Sloof kadang juga disebut dengan Tie Beam, atau Grade Beam. Semua wujudnya sama, tapi fungsi utamanya aja yang beda-beda.
Sloof adalah salah satu elemen yang penting di sebuah struktur bangunan. Sloof adalah balok yang berada di tanah, baik itu di dalam tanah, atau muncul di permukaan tanah.
Jadi, syarat wujud sloof itu adalah:
- berada di tanah, disebut juga Grade Beam (Grade = tanah yang sudah diratakan dan dipadatkan)
- menghubungkan antara satu pondasi dengan pondasi yang lain, atau
- menghubungkan antara satu sloof dengan sloof yang lain
Sloof yang menghubungkan antara satu pondasi dengan pondasi yang lain itulah yang disebut Tie Beam (balok pengikat), karena fungsinya adalah untuk memberi ikatan antar pondasi.
Fungsi Sloof
Pertama, seperti balok pada umumnya, sloof berfungsi sebagai “penerima beban” di atasnya, dan menyalurkan ke ujung-ujungnya.

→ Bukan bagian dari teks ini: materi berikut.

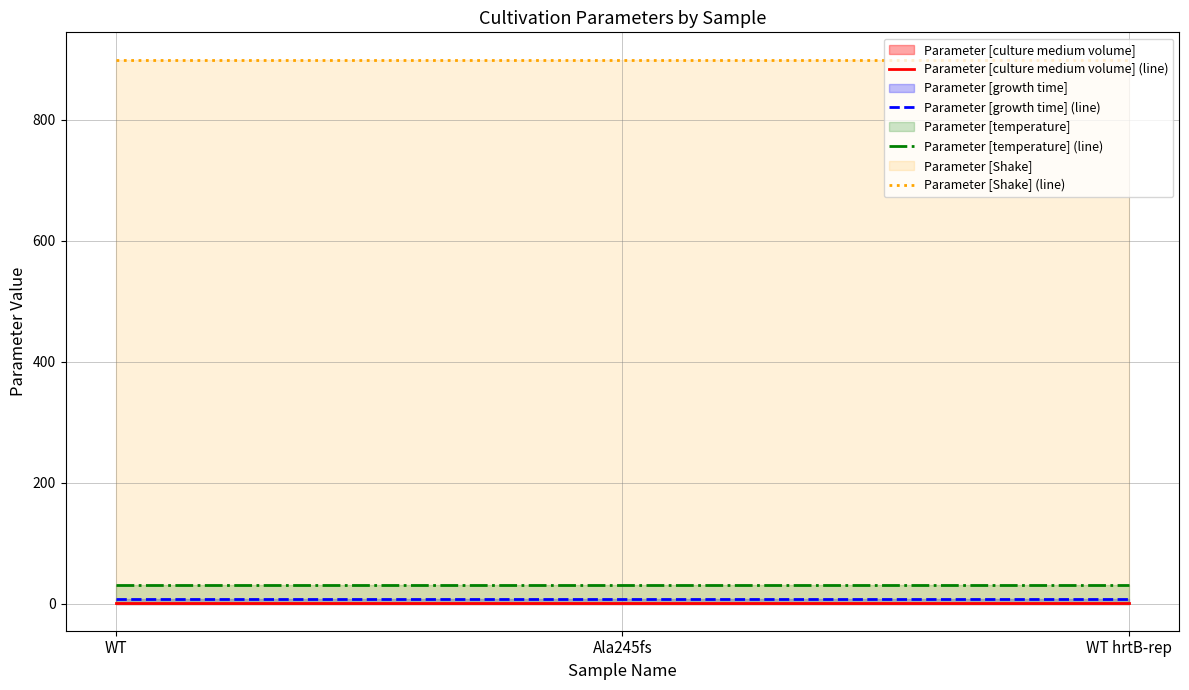

What is the sum of all Parameter [temperature] (line) values?

90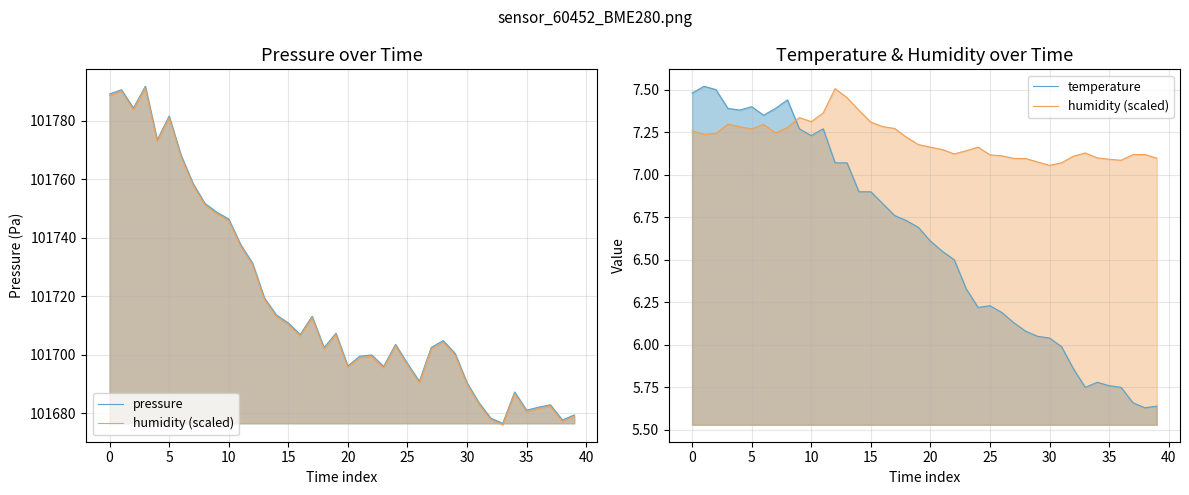

True or false: humidity (scaled) and pressure cross at least once.

False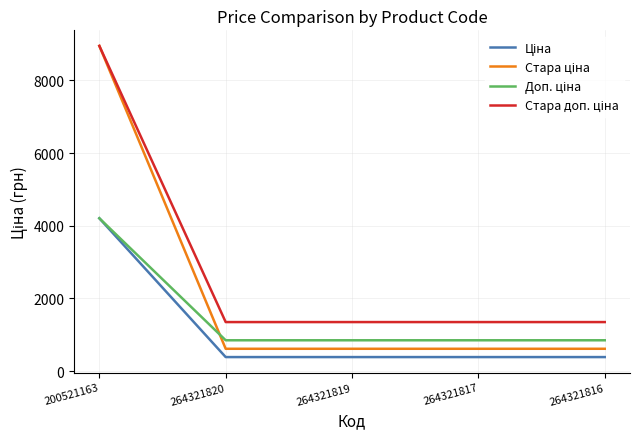

What is the total value across all series at 264321817?

3200.8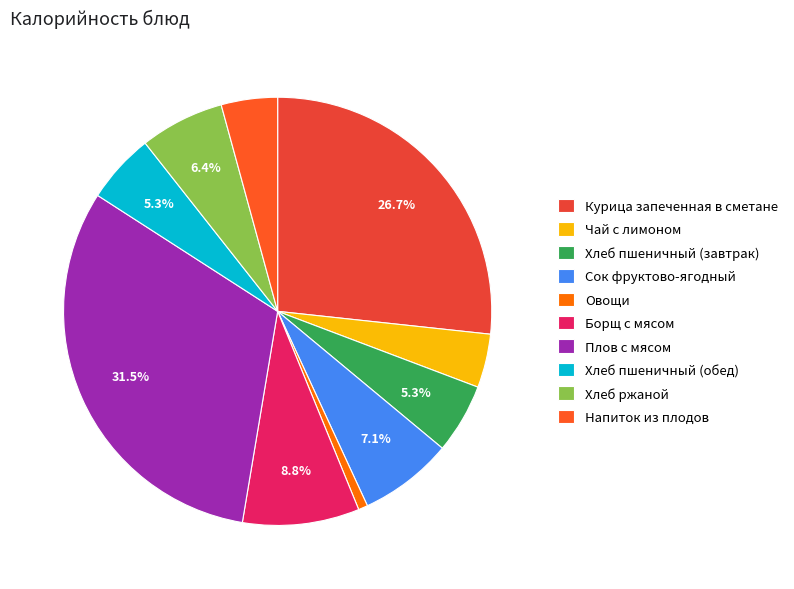

Which category has the smallest portion of the pie?

Овощи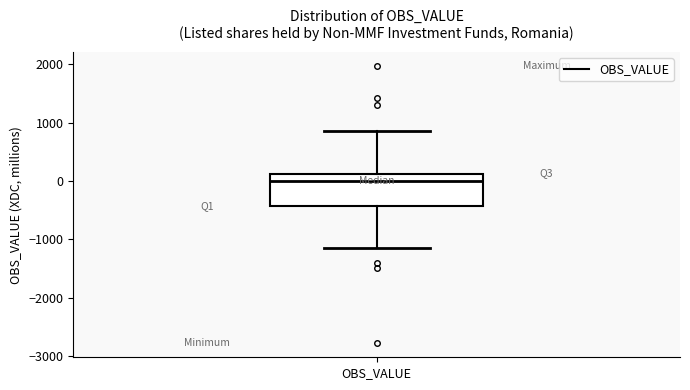

Transcribe this box plot: give where the median line is, the range the box spans, and where the two whiskers end, as read against the y-axis. The values are not printed on the chart, so give them approximately, as read against the axis.

median 0, box -400 to 100, whiskers -1100 to 900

Pada sistem “suspended slab” atau slab yang dicor menyatu dengan sloof, maka sloof berfungsi menyalurkan beban dari pelat (slab) ke ujung-ujung sloof, baik itu ke sloof lain, atau langsung ke pondasi.
Untuk sistem “slab on ground” atau “slab on grade” atau slab yang langsung bertumpu di atas tanah, biasanya sloof hanya memikul beban-beban tertentu saja, yang paling sering adalah dinding bata atau partisi berat lainnya.
Kedua, sloof yang menghubungkan antar pondasi, berfungsi sebagai pengikat (ties) antara satu pondasi dengan pondasi yang lain. Kenapa harus diikat? Agar posisi pondasi akan selalu relatif tetap terhadap pondasi yang lain, terutama pada arah horizontal. Karena mengikat ke arah horizontal, maka fungsi ini akan lebih terasa ketika terjadi gempa, atau beban lateral lainnya.
Saat gempa, tidak hanya struktur atas, pondasi juga ada kecenderungan untuk bergerak, apalagi kalau tanahnya sangat jelek. Jika tidak diikat, masing-masing pondasi bisa bergerak bebas ke mana-mana. Mungkin ada 1 pondasi bergeser 1 cm ke kiri, tapi pondasi di sebelahnya bergeser 0.5 cm ke kanan. Walaupun kecil, perbedaan pergeseran ini sangat besar pengaruhnya ke struktur atas. Agar pergerakannya seragam ke arah horizontal, tiap-tiap pondasi ini harus diikat oleh sloof (dalam kasus ini namanya adalah Tie Beam).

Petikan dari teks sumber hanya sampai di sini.